C'est sans doute ce qu'il convient d'appeler la loi des séries. Depuis que le cirque blanc du ski mondial a planté sa tente en Amérique du nord, les descendeurs tombent comme à Gravelotte. Sur la piste de Beaver Creek, le premier à laisser des plumes sur la neige fut le champion du monde Aksel Lund Svindal. Fracassé à la réception d'un saut de plus de soixante mètres, le Norvégien est HS pour la saison et plus si complications…
À Aspen, ce sont les femmes qui ce week-end ont payé le prix fort. D'abord l'Autrichienne Alexandra Meissnitzer, puis la jeune Française Anne-Sophie Barthet. Fatalité ou pistes mal préparées ? N'étant pas un spécialiste, je ne me risquerai pas à trancher la question. Mais ces chutes à répétition rappellent combien le destin des descendeurs ne tient souvent qu'à une prise de carre ou une sortie de courbe hasardeuses.
Les magazines sportifs ont beau chaque hiver nous ressortir leurs lots de "skieurs de l'extrême", adeptes des bosses, du hors piste et de tout ce qui glisse, pourvu que ça permette de porter un bonnet ridicule voire une plume dans le derrière, c'est dans la descente que réside encore et toujours la vraie audace. Il faut avoir été en haut d'une piste olympique, avoir tâté le vertige d'un mur de départ pour comprendre qu'il n'est pas nécessaire d'en rajouter. Dommage d'ailleurs que, malgré des progrès indéniables, les caméras rendent si mal les reliefs et les pourcentages hallucinants des pistes où les meilleurs jouent les funambules.

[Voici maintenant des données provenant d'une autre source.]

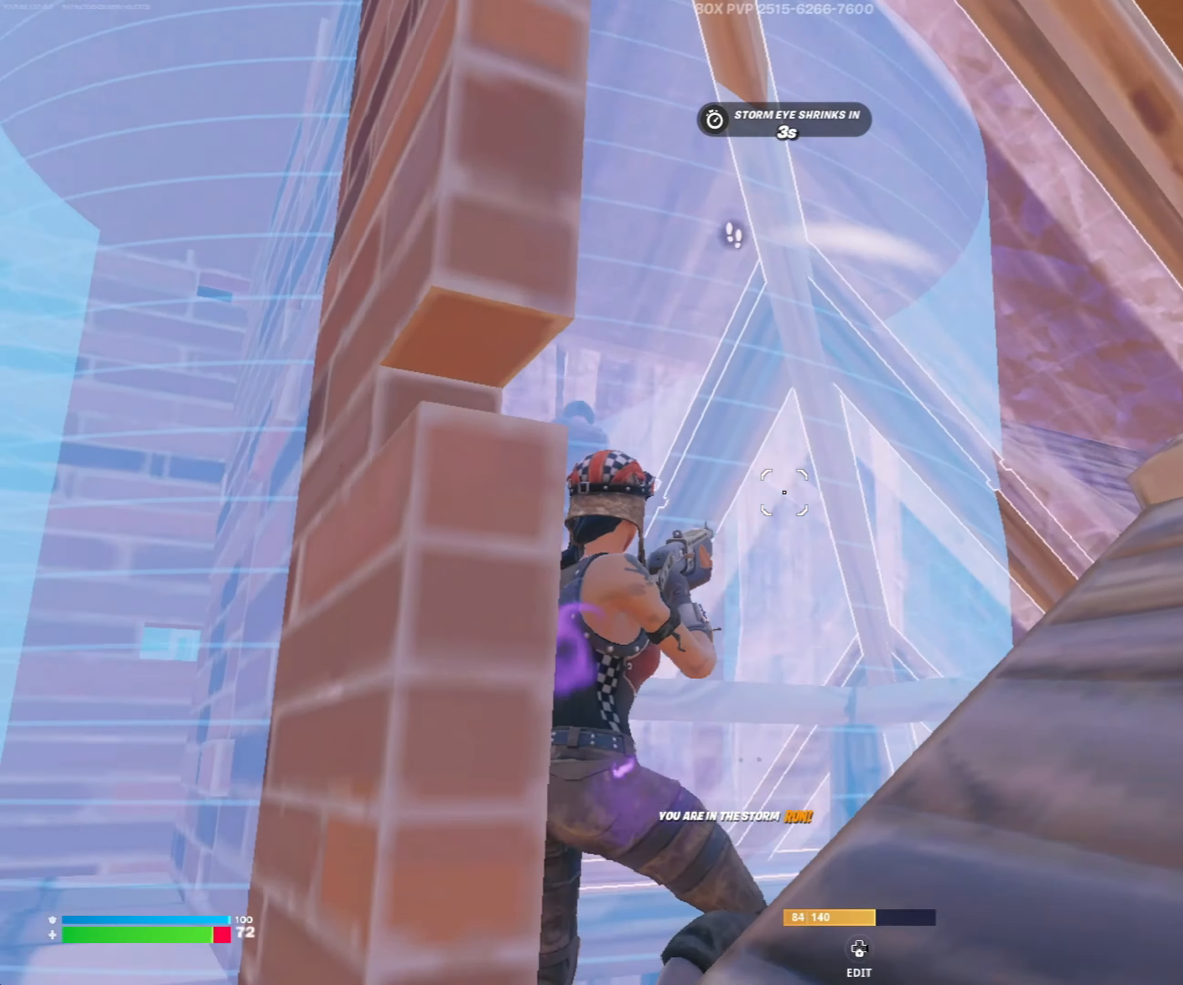
{"buttons": [], "left_stick": "center", "right_stick": "down", "events": [[167, "right_stick", "center"], [233, "L3", "down"], [233, "R3", "down"], [267, "R1", "down"], [267, "right_stick", "down-left"], [333, "L3", "up"], [333, "right_stick", "down"], [367, "R1", "up"], [367, "R3", "up"]]}
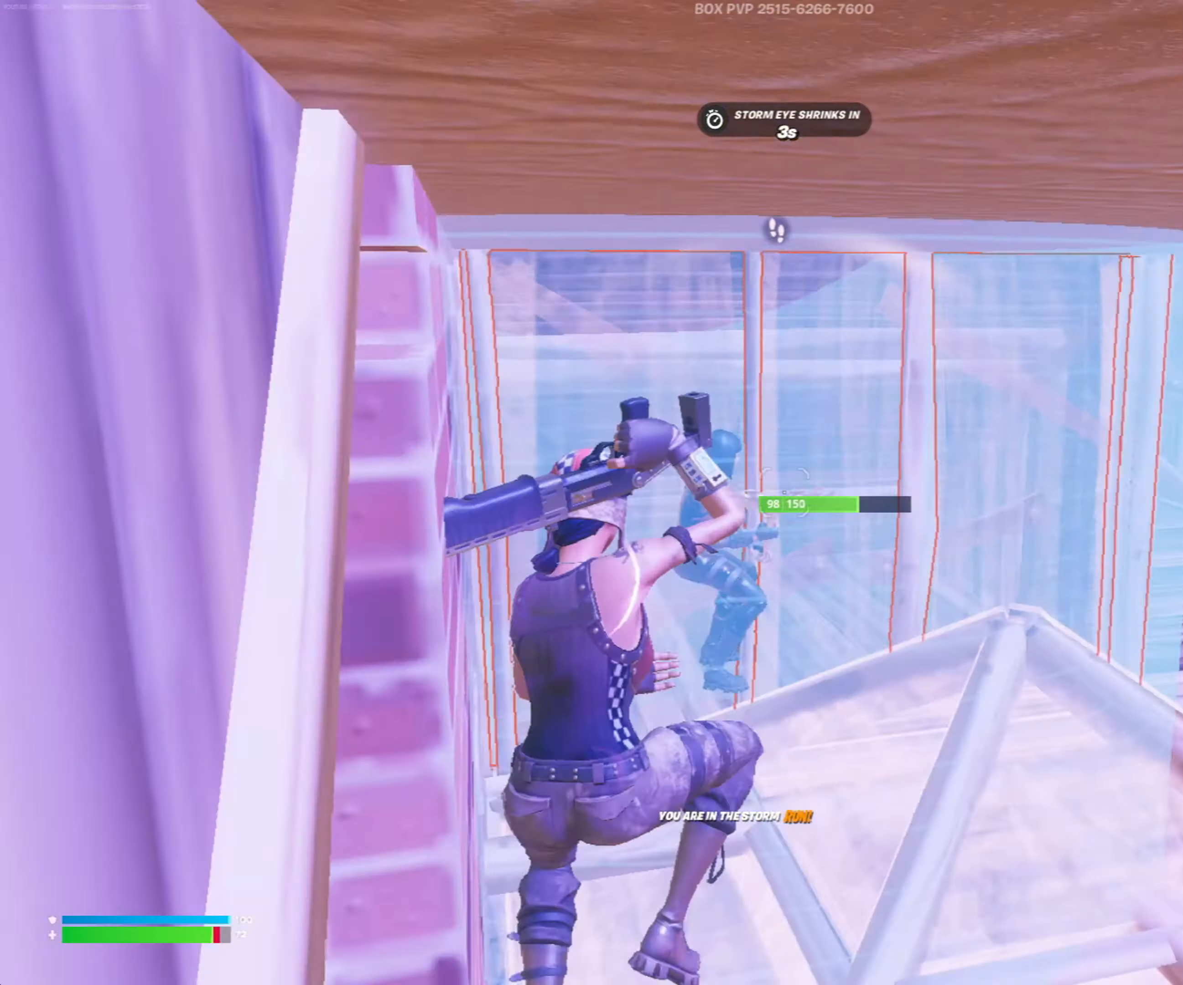
{"buttons": [], "left_stick": "up", "right_stick": "center", "events": [[67, "left_stick", "up"], [133, "right_stick", "left"], [233, "right_stick", "up"], [267, "R2", "down"], [367, "L1", "down"], [367, "right_stick", "center"], [400, "R2", "up"], [433, "L1", "up"]]}
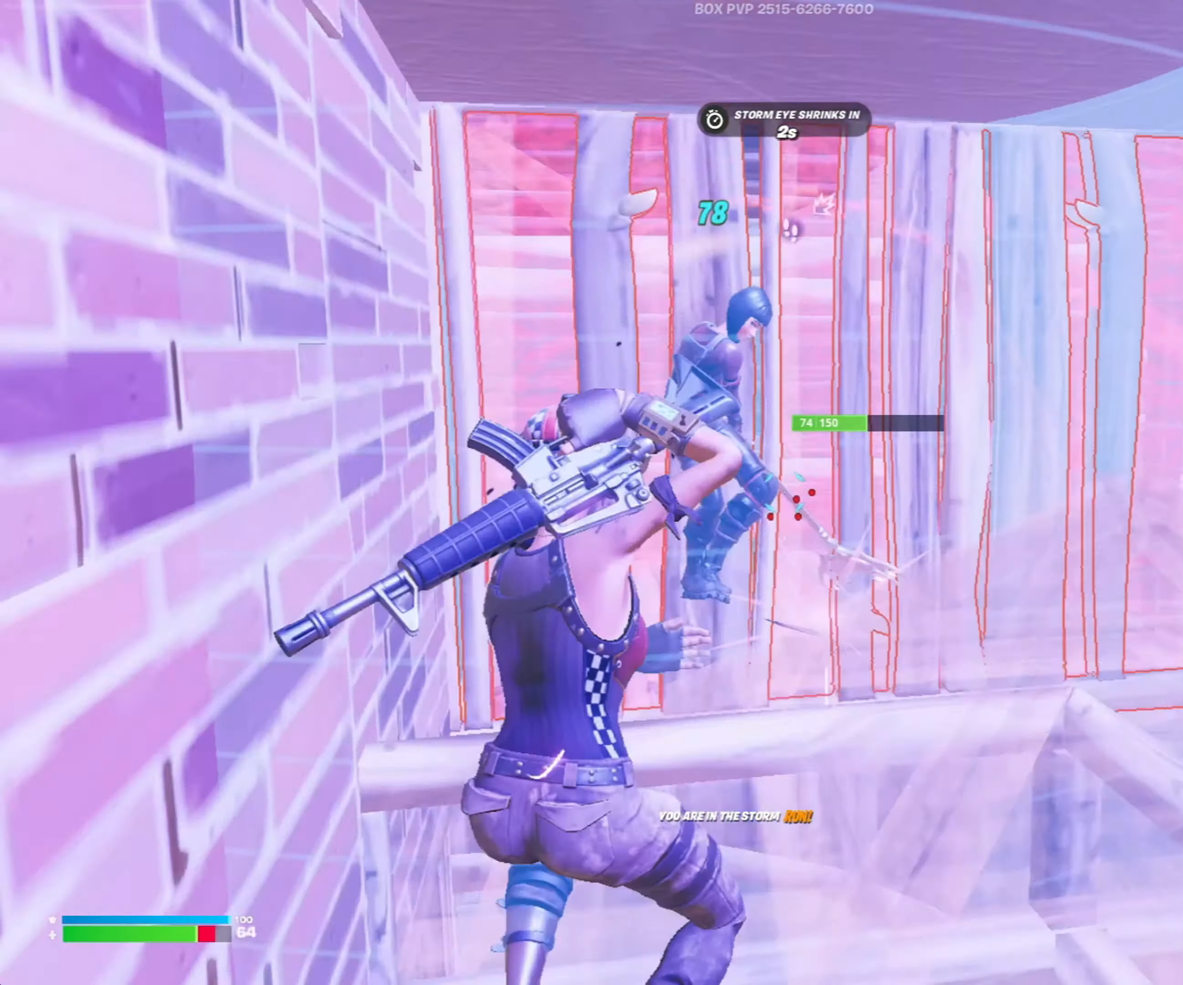
{"buttons": [], "left_stick": "down", "right_stick": "right", "events": [[167, "R2", "down"], [167, "right_stick", "up-left"], [367, "R2", "up"], [367, "left_stick", "left"], [400, "right_stick", "up-right"], [467, "left_stick", "down"], [467, "right_stick", "right"]]}
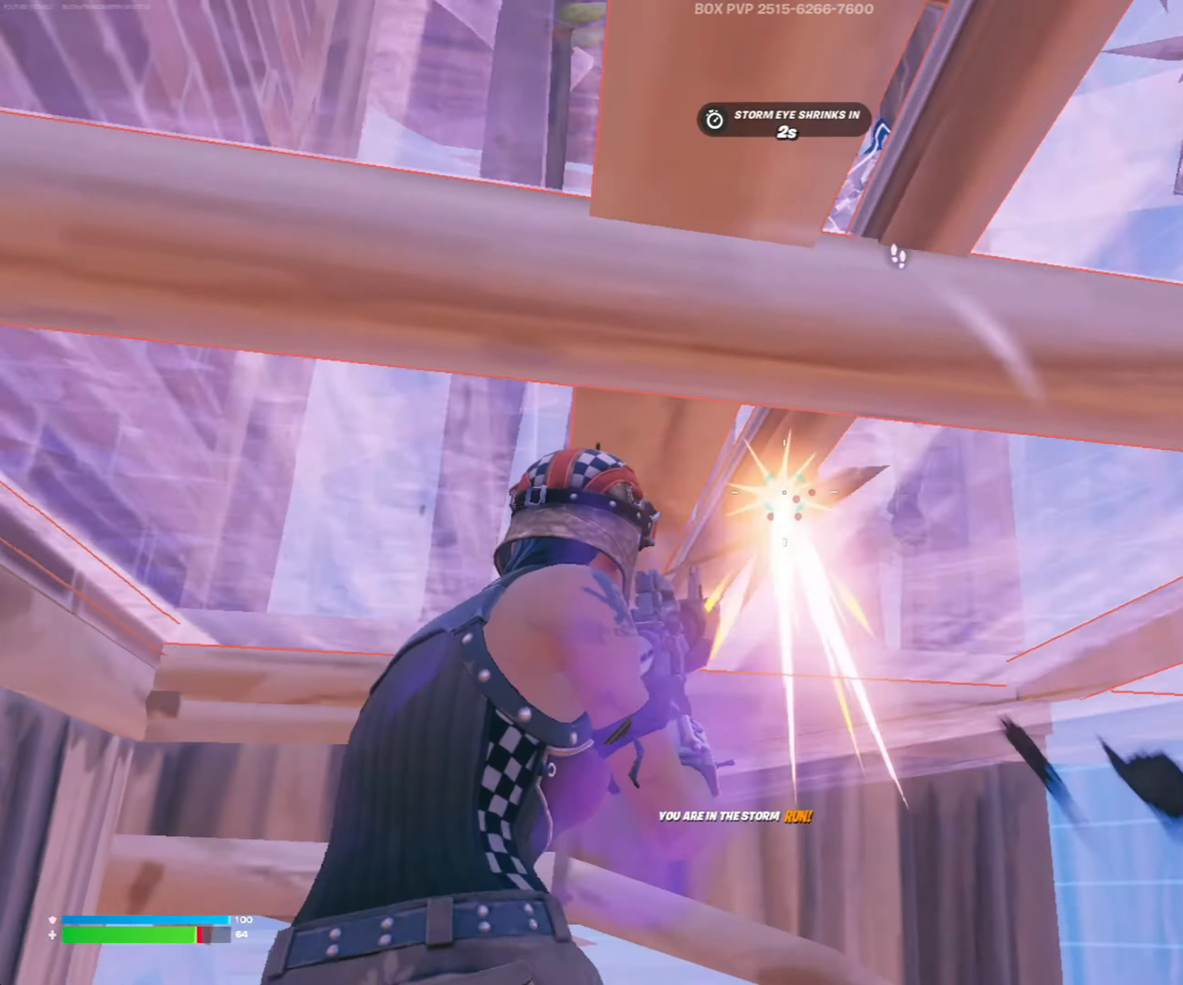
{"buttons": ["R2"], "left_stick": "down", "right_stick": "up-right", "events": [[33, "right_stick", "down-right"], [167, "R3", "down"], [233, "R2", "down"], [333, "R3", "up"], [400, "right_stick", "up-right"]]}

Dans ces conditions, un départ n'est jamais anodin et le doute n'a pas sa place. Or, c'est précisément quand la chute intervient et qu'elle vient sournoisement saper les certitudes que se joue l'avenir du descendeur. Antoine Dénériaz, champion olympique en titre, qui a annoncé sa retraite cette semaine à 31 ans en est le parfait exemple. Sa descente aux enfers n'a suivi que de quelques semaines son sacre inattendu à Turin. Une terrible gamelle et toute la confiance héritée de la plus prestigieuse des médailles d'or volait en éclats. Il avait perdu son "mojo". Définitivement. Le ver était dans la pomme. L'esprit en vrac, après avoir connu les tourments d'un corps déglingué, "Tonio" passait la main, avouant humblement son incapacité à poursuivre plus loin sa carrière. Souhaitons à tous les crétins bondissants jouant les kamikazes médiatiques d'être capables d'en faire autant. Souhaitons surtout aux autres descendeurs tombés ces dernières semaines au champ d'honneur de pouvoir se relever en dépit du démon, qui désormais distille l'appréhension au creux de leur oreille…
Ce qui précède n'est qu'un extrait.